To: rupert1 who wrote (36694)11/16/1998 5:39:00 PM
From: Elwood P. Dowd  Respond to of 97611
 
Compaq's chief talks 'direct'

By Thom Calandra, CBS MarketWatch
Last Update: 4:41 PM ET Nov 16, 1998
NewsWatch

LAS VEGAS (CBS.MW) -- If this is the post-PC era, as one financial
publication put it at the Comdex technology show this week, Compaq Corp.
CEO Eckhard Pfeiffer must be in the wrong city.

Pfeiffer, in an enlightening speech Monday, never let us forget that the world's
largest personal computer maker still depends on boxes to remain atop the
heap. Compaq (CPQ) makes about 13 percent of all PC sales worldwide,
more than Dell Computer or IBM or Gateway.

Still, Compaq, like many companies at the technology industry's largest
trade show, "is transforming itself," Pfeiffer said. Translation: Compaq will
push speedy customer service from 10,000 sales and service
representatives.

Pfeiffer, a week after Compaq adopted Dell's (DELL) direct sales methods,
said direct-to-customer sales of desktops and laptops via the Internet and
toll-free phone numbers are running twice as much as his executives' hopes.

Personal touches

Striking a theme likely to be repeated again and again this week, Pfeiffer said
"the planetary scale of the Internet" is making customers more demanding
and computer sellers more responsive. See related story.

Pfeiffer said Compaq has every intention of defending itself against Dell's
direct-sales assault, which has been enormously successful and has turned
Dell into a stock-market darling.

"Compaq is the industry leader (11.5 million PC sales vs. 7.5 million for IBM
and 4.5 million for Dell in 1997), a position we definitely intend to keep," he
said.

How? By turning Compaq into more than just a
"vendor of boxes," said Pfeiffer, who gets the lion's
share of the credit for quintupling yearly sales to more
than $25 billion since 1991. Pfeiffer also oversaw
Compaq's purchases of Digital and Tandem.

The silver-haired CEO said Compaq's direct sales
model is more than just shipping computers to
customers in fewer than five days. Instead, Pfeiffer
said the speed of the Internet combined with personal
touches will boost sales and customer loyalty.

Instructions →
- A) Answer these about the Compaq CEO article:
(i) What share of all PC sales worldwide does Compaq make?
(ii) According to Pfeiffer, how many PC sales did Dell have in 1997?
(iii) Which two companies' purchases did Pfeiffer oversee?
- B) Please carry on the Compaq CEO article past its final sentence.

Raw data →

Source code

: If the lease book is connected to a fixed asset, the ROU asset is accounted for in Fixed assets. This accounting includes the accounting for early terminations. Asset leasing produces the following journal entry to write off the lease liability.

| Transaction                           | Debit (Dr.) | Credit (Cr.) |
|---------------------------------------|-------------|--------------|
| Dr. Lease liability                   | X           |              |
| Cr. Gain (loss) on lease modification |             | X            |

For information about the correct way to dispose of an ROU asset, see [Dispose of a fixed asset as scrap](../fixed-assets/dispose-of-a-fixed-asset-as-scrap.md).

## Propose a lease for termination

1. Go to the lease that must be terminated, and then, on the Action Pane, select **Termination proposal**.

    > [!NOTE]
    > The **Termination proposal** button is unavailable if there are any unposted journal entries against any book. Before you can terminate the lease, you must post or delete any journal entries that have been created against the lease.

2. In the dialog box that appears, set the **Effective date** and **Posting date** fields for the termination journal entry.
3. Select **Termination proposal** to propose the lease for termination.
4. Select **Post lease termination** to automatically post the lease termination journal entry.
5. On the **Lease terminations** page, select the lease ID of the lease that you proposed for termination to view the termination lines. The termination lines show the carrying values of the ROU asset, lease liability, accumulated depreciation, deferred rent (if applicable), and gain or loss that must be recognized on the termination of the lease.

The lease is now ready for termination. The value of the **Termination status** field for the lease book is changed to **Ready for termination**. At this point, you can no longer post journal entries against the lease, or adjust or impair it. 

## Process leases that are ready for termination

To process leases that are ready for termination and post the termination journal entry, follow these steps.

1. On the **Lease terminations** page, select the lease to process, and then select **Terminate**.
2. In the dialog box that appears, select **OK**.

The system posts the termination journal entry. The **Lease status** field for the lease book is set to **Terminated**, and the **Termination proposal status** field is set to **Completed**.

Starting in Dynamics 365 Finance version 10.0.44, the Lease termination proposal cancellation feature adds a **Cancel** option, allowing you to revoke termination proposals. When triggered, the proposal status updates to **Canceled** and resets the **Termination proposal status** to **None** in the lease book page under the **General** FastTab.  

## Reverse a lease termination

Expected results →
- A)
(i) About 13 percent.
(ii) 4.5 million.
(iii) Digital and Tandem.

- B)
Ultimate Internet

Pfeiffer, touching on the growing popularity of home
networks, unveiled several Internet-ready computers
for home use. One of them, the Presario 5100C, will
cost $1,600 and allow broadband Internet
connections on a lightning fast computer with a
400-megahertz AMD chip and a vast hard drive for
storage.

Another, called the Ultimate Internet PC, will cost less than $3,000.

In a touch of the 21st century, Pfeiffer also unveiled FaceWorks, a
three-dimensional face based on a computer user's own features. The
imagery, he said, will be used to personalize e-mail and jazz up companies'
sales presentations.

"We need to soften the hard edges of the technology we develop," he said.

Pfeiffer took care not to mention competitors IBM (IBM), Dell and Gateway
(GTW) more than once or so by name. Instead, he left no doubts that his
company's hardware will continue to accommodate operating systems from
Microsoft (MSFT) and integrated circuits from Intel Corp. (INTC).

Microsoft's Windows NT and Digital's Unix operating systems will continue to
mesh, he said. "Customers will continue to have mixed systems," he said.
Compaq will also support Intel's new line of Merced computer chips.

Compaq also will provide support for Microsoft's SQL 7.0 database product
with an ActiveAnswers set of questions and answers for corporate
administrators of computer networks, he said.